▶ [本文]:
--------------------

午前11時27分、「ガータロ」像のある五島八十八箇所第十九番札所「大日山」に到着した。

大変驚いたことに、模写の名手である水木御大は、通常の写真で紹介される祠のみならず、周囲の配置まで見事に描写していたのである。
[図1-4 五島八十八箇所第十九番札所「大日山(金剛界大日如来)」参照]

ガータロ像は怪物然としないようにデフォルメされ、解り易く手前に描かれてはいるが、祠の厳かな雰囲気から安置された石板まで再現されているのである。
因みに、ガータロは人や牛馬に取り憑くとされることからか、牛の石像が祠の正面や脇の巨石の下に数体並んでおり、石板にも沢山の牛が描かれている。
[図1-5(a)~(c) 牛の石像、図1-6参照]


祠の中には巨大な石が安置されており(思うに、寛文9年、春に焼失して医王寺と共に再建された際に巨石の周りに祠を建立したと考えられる)、九州に多くある「どんく石(一般には河童石やコウゴ石)」との関連もあると推察される。

しかし、ここでの本尊は飽くまで大日如来であり、祠の程近くには更に大きな岩に大日如来が刻まれている。これは空海が刻んだとされているが、発見された時には既に仏像は無く、現在見ることができるのは新しく刻まれた大日如来である。

大日如来は太陽を神格化した存在であり、古くから牛の神様として崇められている。そこで、人馬を水に引き入れて溺死させたり、農作物を荒らすガータロを大日如来の眷属とすることで、その被害を食い止めようとしたと考えることもできる。

--------------------

(コレクションの保存項目)
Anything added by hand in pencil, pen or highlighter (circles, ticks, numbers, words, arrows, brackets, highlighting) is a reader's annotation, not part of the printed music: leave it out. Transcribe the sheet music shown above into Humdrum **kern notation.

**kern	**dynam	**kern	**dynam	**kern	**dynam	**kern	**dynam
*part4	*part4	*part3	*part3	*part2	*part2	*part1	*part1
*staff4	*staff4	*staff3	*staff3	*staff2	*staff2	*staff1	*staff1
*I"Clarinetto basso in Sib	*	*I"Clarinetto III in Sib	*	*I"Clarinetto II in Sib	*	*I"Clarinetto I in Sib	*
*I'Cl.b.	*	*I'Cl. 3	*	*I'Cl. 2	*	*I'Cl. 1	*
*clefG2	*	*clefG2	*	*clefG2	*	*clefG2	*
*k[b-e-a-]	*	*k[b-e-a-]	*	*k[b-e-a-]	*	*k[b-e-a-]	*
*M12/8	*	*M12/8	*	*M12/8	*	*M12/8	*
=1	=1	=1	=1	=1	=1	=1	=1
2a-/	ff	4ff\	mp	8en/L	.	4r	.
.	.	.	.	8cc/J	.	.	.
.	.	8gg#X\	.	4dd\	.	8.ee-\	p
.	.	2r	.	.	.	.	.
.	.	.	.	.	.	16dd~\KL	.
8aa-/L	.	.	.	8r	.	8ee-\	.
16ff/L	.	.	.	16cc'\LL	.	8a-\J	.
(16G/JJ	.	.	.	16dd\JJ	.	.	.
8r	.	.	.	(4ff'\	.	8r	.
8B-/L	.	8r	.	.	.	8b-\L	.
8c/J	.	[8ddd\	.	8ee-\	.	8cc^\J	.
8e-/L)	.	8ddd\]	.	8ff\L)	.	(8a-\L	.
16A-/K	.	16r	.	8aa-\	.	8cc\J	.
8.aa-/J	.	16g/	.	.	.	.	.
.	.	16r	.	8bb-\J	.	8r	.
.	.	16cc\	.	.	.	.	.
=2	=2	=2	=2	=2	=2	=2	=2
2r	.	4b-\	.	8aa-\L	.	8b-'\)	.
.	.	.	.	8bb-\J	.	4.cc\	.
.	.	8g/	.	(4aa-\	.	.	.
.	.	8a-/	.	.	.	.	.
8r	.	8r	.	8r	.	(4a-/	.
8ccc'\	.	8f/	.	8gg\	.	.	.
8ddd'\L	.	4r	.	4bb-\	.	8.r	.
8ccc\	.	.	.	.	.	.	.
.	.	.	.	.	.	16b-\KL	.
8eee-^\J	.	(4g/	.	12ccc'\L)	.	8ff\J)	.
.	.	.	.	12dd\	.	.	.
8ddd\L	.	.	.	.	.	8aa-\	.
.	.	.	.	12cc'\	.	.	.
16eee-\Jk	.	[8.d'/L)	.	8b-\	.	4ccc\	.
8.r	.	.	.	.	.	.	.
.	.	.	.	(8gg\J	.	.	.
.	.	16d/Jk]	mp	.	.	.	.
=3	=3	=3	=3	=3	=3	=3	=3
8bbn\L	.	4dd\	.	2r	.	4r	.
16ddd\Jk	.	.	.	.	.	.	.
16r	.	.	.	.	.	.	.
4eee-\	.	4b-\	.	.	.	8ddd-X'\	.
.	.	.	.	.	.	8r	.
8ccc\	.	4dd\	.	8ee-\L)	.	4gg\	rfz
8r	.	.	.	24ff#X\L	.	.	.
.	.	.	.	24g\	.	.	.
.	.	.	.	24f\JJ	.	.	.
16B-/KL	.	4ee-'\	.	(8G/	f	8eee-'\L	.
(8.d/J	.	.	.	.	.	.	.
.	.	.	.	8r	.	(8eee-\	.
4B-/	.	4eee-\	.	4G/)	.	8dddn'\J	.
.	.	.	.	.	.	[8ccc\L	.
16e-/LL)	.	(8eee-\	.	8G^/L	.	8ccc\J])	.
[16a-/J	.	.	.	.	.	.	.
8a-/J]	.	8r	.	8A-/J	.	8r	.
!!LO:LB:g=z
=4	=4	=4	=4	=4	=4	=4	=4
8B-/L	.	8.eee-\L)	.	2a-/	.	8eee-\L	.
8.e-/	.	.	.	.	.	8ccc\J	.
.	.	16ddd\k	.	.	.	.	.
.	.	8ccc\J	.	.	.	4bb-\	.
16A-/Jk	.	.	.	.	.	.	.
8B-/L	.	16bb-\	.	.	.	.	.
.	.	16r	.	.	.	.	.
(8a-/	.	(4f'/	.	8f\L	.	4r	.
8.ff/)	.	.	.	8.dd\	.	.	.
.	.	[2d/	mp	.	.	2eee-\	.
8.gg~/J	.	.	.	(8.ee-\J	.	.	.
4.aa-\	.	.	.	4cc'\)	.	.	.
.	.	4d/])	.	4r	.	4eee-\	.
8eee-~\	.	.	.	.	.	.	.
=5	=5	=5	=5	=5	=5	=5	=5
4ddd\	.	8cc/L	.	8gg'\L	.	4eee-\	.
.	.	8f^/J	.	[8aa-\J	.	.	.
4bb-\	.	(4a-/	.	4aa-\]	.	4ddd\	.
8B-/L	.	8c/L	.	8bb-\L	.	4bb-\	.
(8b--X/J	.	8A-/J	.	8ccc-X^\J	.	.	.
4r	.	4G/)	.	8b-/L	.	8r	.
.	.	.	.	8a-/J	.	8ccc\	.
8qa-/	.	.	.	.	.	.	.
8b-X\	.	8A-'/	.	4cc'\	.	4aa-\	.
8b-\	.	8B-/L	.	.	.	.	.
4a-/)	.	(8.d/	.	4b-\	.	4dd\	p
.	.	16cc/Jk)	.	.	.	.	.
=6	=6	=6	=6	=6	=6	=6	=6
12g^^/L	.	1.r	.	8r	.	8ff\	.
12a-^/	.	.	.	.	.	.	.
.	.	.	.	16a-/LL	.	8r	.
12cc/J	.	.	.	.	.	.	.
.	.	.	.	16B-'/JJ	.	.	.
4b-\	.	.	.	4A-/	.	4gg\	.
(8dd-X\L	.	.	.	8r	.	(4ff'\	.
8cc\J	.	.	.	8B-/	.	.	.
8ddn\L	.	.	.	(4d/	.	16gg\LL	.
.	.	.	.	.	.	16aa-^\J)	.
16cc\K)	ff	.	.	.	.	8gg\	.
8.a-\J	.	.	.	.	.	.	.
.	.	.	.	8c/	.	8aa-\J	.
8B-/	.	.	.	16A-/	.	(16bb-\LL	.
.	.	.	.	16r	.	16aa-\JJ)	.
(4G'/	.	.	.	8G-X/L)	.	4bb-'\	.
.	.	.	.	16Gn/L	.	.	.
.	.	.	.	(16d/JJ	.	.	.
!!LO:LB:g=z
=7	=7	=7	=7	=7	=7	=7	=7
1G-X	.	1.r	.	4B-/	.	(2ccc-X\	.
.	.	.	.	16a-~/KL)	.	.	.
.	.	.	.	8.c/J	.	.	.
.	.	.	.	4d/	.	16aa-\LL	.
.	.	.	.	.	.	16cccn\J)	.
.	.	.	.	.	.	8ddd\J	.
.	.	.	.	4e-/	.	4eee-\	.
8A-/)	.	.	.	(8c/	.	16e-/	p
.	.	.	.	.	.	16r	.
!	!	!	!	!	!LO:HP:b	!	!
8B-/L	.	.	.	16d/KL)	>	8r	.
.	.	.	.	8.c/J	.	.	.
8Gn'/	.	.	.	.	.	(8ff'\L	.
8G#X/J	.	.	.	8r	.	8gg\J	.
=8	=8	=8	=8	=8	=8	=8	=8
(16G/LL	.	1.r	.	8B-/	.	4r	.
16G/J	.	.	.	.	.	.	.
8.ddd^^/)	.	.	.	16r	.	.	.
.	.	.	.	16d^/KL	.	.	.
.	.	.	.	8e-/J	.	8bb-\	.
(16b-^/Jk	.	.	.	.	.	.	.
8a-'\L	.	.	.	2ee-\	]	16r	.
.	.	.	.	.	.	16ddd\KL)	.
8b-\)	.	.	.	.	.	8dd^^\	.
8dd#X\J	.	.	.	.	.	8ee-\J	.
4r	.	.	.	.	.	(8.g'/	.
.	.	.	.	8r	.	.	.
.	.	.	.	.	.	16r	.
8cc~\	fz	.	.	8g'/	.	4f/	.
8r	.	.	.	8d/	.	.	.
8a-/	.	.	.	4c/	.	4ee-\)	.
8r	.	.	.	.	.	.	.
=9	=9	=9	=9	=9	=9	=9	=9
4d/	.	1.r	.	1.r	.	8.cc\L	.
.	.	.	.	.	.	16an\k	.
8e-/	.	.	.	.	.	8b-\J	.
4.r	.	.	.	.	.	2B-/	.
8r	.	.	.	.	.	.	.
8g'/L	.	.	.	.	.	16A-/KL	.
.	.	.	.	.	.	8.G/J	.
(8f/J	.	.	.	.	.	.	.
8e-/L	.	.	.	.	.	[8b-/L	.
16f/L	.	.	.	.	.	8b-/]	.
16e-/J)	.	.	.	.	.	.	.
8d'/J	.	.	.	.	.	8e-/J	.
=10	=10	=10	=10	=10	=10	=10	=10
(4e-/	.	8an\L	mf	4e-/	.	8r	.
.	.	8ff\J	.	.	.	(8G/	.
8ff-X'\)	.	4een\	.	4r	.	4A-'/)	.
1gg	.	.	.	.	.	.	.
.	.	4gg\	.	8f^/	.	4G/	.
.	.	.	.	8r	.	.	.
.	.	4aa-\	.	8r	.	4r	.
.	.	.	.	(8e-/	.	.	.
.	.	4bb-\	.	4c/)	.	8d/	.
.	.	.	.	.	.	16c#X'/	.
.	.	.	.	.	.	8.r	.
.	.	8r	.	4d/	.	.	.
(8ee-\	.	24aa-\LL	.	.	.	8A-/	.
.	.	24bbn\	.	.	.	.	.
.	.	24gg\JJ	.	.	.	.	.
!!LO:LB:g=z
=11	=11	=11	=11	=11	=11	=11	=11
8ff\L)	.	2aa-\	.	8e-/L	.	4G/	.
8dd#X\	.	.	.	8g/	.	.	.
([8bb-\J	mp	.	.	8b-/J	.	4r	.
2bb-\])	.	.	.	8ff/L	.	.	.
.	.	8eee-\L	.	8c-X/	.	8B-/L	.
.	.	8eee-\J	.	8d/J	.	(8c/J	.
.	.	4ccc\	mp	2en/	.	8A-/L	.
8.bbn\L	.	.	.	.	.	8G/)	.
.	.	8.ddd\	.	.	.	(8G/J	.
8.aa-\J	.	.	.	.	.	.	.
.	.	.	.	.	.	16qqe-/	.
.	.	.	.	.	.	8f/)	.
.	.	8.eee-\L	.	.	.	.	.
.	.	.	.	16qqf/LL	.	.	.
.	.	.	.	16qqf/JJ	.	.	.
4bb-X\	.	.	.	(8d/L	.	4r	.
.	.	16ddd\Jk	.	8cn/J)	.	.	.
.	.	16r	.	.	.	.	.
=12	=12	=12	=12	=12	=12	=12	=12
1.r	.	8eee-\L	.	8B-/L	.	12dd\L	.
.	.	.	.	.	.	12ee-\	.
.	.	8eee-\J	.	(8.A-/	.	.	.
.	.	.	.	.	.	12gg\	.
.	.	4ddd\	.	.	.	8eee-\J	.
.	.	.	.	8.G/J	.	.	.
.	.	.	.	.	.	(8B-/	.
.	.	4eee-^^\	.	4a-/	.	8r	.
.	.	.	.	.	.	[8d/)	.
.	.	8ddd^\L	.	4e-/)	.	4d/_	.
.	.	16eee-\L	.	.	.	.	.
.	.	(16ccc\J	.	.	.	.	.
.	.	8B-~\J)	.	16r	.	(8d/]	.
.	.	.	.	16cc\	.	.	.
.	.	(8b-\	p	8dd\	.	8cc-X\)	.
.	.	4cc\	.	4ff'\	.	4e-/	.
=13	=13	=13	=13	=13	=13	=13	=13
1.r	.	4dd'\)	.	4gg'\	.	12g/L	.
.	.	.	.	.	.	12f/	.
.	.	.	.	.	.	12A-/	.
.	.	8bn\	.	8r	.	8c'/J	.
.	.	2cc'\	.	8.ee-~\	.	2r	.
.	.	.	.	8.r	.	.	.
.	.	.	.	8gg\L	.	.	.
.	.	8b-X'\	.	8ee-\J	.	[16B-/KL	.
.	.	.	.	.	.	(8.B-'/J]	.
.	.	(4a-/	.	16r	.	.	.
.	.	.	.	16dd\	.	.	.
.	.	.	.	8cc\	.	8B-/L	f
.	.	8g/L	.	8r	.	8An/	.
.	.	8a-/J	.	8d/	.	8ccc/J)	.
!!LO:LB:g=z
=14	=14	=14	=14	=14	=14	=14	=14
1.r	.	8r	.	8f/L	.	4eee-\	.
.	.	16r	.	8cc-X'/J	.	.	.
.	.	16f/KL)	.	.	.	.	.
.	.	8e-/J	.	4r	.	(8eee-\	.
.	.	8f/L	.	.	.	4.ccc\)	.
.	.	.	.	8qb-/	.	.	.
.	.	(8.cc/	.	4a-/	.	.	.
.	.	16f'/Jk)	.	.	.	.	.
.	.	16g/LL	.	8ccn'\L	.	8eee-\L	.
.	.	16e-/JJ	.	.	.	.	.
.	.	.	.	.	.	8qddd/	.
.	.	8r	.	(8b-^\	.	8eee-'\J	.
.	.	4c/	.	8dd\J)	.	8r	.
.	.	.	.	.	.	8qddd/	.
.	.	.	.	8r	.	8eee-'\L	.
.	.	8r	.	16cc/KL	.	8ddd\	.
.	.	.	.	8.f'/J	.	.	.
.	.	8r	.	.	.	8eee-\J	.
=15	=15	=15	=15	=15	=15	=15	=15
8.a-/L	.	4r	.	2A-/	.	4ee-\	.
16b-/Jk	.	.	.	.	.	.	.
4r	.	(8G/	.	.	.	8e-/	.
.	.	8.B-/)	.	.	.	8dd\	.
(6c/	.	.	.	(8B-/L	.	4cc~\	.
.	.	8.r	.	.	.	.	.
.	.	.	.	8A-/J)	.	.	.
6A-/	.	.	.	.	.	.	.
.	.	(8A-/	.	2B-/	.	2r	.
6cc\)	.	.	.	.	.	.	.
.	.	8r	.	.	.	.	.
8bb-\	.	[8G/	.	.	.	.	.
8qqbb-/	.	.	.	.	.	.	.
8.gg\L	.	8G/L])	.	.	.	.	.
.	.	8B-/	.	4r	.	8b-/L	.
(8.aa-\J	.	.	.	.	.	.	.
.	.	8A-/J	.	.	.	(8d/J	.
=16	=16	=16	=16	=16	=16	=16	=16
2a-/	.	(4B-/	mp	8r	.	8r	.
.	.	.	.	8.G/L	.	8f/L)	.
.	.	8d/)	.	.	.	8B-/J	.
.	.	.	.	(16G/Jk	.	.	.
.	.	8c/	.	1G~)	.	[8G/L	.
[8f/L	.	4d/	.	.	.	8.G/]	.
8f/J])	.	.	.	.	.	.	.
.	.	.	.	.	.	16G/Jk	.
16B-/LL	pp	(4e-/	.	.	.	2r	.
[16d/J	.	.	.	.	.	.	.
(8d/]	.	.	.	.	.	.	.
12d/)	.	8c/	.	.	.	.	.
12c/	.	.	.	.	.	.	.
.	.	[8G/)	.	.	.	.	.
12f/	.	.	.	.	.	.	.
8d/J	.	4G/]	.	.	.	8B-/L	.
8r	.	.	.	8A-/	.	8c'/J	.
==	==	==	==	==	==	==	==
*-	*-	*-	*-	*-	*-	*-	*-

--------------------

▶ [作業指示]:
A – 次の(i)〜(iii)が本文の内容と合うかどうかを判定すること。それぞれ「はい」か「いいえ」で答え、決め手となる本文の語句をそのまま引用すること。(i)大日山に着いたのは午前11時27分である。(ii)現在岩に見られる大日如来は、空海が刻んだときのものである。(iii)牛の石像は祠の正面や脇の巨石の下に並んでいる。
B – 本文の「しかし、ここでの本尊は」で始まる段落を、主な事実を残して箇条書きに書き直すこと。

▶ [各作業の解答]:
A –
(i)はい。「午前11時27分、「ガータロ」像のある五島八十八箇所第十九番札所「大日山」に到着した」
(ii)いいえ。「発見された時には既に仏像は無く、現在見ることができるのは新しく刻まれた大日如来である」
(iii)はい。「牛の石像が祠の正面や脇の巨石の下に数体並んでおり」

B –
- 本尊は大日如来である。
- 祠のすぐ近くにある、さらに大きな岩に大日如来が刻まれている。
- この大日如来は空海が刻んだとされている。
- 発見された時には、すでに仏像はなかった。
- 現在見られるのは、新しく刻まれた大日如来である。